## [SELECTED TEXT]
* * *
Analysis of pain using physiological assessments is extremely reliable.(36,37) The benefits of VR in clinical situations have been shown to reduce affliction in children using distraction-based VR strategies.(38) In such scenarios, the positive outcomes are evident from patients’ reduced physiological excitation, pain scores, HR, and anxiety sensitivity indices. Heart rate and anxiety sensitivity indexes, evaluated here, supported the positive effects of using a serious IVR game. Behavioral and cardiac indicators have been suggested as unique aspects of the nociceptive response during vaccine administration in healthy children.(39) A VR intervention study found that children in the VR intervention group had significantly lower HR than those in the Control Group.(40) Aligned with this observation, another study found that children who used VR did not experience as much pain and anxiety as those in the Control Group.(36) A systematic review of 15 studies compiled by Gautama et al.(41) involving adult and pediatric cancer patients and the use of IVR showed that IVR significantly reduces anxiety, depression, fatigue, and systolic blood pressure. In pediatric patients undergoing chemotherapy, IVR significantly alleviated pain and anxiety but not HR, which is in contrast with the results of the present study.
Systolic and diastolic blood pressure, respiratory rate, oxygen saturation, and HR were measured to assess other physiological measures of pain.(42) Here, although we analyzed oxygen saturation, we did not find any significant differences between the interventions with respect to this variable.
Despite the role of distraction in pain during invasive procedures, to date, no study has adequately explored the possibility of using a serious IVR game to control pain during peripheral venous access or central catheter puncture in children with cancer. In this study, we followed determinations(43) that suggested engaging a multi-professional team familiar with the target population to develop a serious game addressing a clearly identified need. The phases created for the game were based on the demands of pediatric cancer patients at our institution.
Previous studies have reported the adverse symptoms of nausea and dizziness in patients undergoing VR interventions during needle-related procedures.(44) Such symptoms were not observed in this study. We believe that incorporating patient feedback in the study design assured a sense of safety and acceptance of the IVR intervention.
* * *
[Keypoint coordinate data]

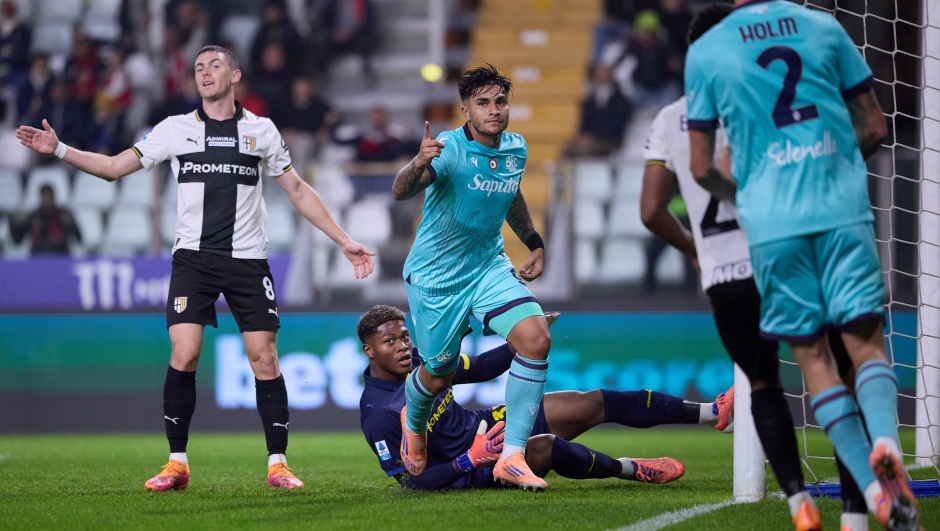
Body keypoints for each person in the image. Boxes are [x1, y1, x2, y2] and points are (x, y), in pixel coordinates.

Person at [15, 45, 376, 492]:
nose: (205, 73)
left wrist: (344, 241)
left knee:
* * *
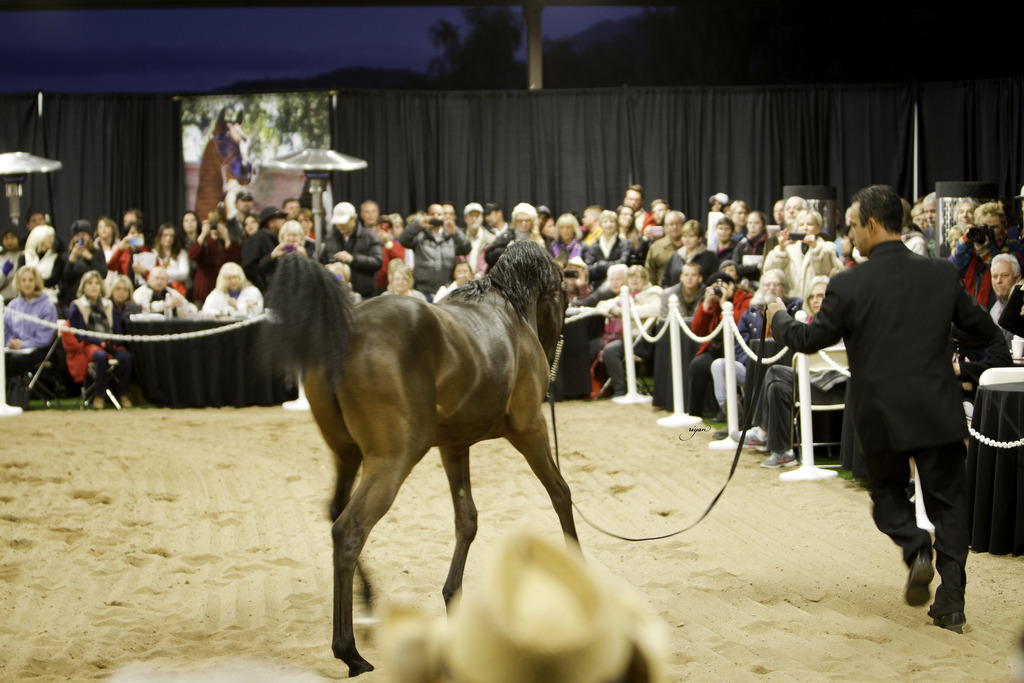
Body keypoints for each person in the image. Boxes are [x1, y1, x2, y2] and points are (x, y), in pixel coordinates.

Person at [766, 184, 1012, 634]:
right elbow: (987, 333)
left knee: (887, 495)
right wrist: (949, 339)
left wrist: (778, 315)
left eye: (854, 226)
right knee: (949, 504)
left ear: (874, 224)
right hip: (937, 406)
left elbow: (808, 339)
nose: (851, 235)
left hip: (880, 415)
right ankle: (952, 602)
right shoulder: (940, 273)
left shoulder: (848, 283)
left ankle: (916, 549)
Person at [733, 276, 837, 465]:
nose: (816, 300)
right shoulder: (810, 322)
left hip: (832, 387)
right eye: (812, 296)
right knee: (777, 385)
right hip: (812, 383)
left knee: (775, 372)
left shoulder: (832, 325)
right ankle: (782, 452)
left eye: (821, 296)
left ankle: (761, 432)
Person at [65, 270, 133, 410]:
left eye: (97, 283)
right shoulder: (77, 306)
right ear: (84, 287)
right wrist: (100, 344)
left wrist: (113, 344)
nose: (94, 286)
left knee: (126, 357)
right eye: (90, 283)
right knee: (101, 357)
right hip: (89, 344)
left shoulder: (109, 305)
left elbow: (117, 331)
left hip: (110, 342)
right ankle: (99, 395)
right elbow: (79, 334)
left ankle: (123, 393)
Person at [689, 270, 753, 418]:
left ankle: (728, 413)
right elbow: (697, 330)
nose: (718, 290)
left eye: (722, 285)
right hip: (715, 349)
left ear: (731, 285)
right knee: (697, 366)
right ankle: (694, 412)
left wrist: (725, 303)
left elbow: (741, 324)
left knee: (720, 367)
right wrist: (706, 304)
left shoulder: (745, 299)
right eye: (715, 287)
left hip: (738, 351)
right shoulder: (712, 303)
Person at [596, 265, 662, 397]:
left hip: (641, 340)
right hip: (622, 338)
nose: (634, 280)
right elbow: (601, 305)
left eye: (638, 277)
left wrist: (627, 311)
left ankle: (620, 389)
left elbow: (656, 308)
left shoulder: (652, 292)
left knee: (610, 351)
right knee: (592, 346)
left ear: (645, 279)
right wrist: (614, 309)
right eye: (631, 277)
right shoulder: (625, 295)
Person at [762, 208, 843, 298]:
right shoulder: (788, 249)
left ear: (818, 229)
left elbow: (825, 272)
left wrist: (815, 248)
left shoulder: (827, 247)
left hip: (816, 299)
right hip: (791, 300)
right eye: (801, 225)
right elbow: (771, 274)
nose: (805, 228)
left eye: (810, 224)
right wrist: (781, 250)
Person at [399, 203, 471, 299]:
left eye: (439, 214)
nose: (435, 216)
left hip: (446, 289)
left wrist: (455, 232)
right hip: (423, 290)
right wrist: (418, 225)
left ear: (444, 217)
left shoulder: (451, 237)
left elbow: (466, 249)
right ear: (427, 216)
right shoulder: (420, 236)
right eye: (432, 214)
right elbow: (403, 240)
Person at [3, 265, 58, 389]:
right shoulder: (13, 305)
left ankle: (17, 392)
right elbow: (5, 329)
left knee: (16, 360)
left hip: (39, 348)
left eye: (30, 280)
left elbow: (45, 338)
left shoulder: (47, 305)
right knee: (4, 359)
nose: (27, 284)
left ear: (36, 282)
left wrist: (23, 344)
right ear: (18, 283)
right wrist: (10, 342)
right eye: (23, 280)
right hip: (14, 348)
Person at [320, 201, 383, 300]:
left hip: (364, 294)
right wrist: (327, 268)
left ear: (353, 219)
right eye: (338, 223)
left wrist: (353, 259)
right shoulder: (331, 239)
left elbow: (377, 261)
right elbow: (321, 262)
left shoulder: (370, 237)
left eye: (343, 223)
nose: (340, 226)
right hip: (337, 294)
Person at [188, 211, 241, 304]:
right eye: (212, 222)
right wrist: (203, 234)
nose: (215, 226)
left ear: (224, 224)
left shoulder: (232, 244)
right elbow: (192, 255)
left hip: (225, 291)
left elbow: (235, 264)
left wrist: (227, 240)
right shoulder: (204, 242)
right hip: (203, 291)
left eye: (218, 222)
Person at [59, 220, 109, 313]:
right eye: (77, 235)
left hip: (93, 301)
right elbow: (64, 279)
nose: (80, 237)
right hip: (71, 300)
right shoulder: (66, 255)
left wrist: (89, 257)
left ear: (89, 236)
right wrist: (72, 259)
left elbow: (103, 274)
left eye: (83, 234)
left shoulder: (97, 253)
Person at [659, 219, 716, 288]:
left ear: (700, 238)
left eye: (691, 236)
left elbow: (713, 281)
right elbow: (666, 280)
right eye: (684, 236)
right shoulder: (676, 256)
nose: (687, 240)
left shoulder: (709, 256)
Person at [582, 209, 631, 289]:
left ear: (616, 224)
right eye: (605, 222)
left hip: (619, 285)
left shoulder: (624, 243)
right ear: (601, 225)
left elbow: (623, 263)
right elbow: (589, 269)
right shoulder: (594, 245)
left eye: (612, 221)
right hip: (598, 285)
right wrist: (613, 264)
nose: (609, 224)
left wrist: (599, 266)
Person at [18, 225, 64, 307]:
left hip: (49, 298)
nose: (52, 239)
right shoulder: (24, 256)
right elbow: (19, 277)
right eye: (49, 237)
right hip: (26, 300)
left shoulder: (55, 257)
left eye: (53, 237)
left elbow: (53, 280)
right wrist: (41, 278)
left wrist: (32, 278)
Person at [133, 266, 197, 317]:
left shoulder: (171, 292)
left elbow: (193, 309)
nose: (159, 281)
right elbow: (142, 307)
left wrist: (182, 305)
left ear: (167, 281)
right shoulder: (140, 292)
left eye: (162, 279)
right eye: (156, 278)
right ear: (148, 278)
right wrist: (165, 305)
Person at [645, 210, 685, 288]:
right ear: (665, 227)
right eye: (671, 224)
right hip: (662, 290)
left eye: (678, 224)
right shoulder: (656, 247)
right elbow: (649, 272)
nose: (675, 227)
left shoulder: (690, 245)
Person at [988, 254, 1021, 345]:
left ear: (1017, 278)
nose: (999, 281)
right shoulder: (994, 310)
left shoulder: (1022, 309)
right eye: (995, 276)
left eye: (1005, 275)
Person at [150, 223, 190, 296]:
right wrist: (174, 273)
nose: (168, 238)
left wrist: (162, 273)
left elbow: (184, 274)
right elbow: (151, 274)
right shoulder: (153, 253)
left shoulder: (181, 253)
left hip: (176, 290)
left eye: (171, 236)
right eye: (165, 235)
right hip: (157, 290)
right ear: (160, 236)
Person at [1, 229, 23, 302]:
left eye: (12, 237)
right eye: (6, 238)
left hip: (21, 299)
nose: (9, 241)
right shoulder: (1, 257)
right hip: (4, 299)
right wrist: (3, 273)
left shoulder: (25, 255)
* * *
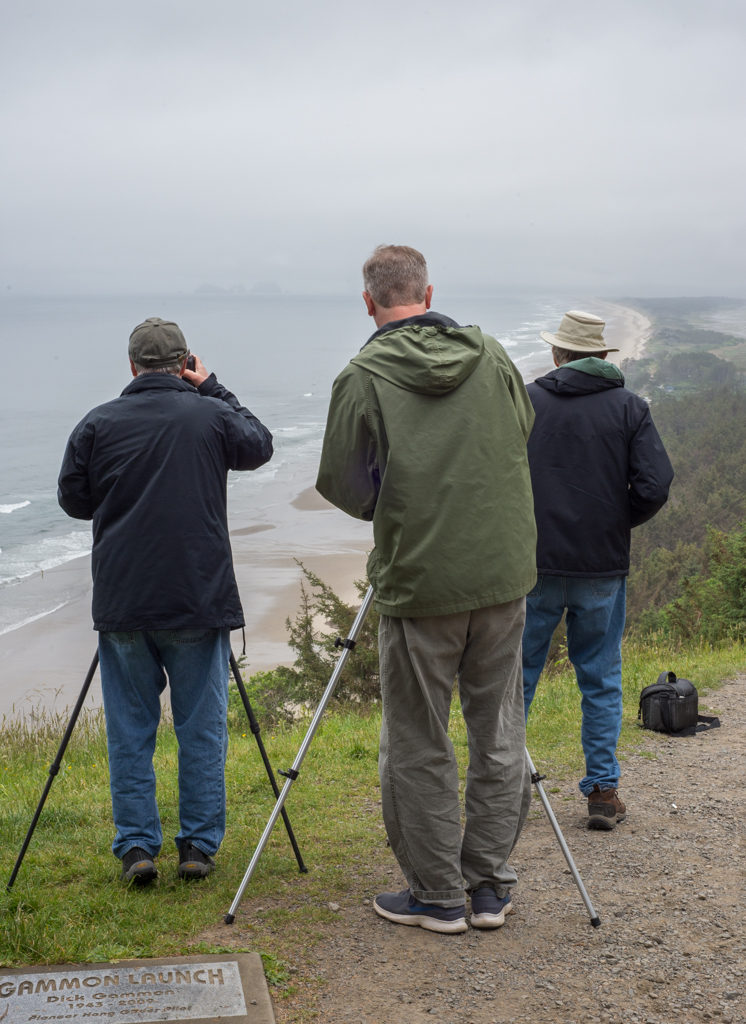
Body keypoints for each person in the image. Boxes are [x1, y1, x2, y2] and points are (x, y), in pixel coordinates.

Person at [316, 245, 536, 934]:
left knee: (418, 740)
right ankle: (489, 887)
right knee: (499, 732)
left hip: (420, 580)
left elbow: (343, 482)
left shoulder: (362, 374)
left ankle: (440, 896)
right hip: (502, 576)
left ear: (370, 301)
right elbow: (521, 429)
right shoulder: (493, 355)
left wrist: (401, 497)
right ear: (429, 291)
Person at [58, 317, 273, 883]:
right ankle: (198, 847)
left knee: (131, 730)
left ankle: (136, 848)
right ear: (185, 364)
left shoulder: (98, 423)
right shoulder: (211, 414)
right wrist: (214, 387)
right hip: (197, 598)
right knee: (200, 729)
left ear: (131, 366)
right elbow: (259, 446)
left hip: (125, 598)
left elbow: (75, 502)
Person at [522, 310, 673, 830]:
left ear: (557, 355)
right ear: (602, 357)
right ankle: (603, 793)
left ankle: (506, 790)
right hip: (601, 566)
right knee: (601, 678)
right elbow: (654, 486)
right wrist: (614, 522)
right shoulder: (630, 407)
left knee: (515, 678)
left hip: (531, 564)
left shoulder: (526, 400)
* * *
## [YOUR OBJECTIVE]
In the text on virtual reality and pain in children, which measures does the sentence beginning "Systolic and diastolic blood pressure" say were taken to assess other physiological measures of pain?

## [EXERCISE RESPONSE]
- Systolic blood pressure
- Diastolic blood pressure
- Respiratory rate
- Oxygen saturation
- Heart rate (HR)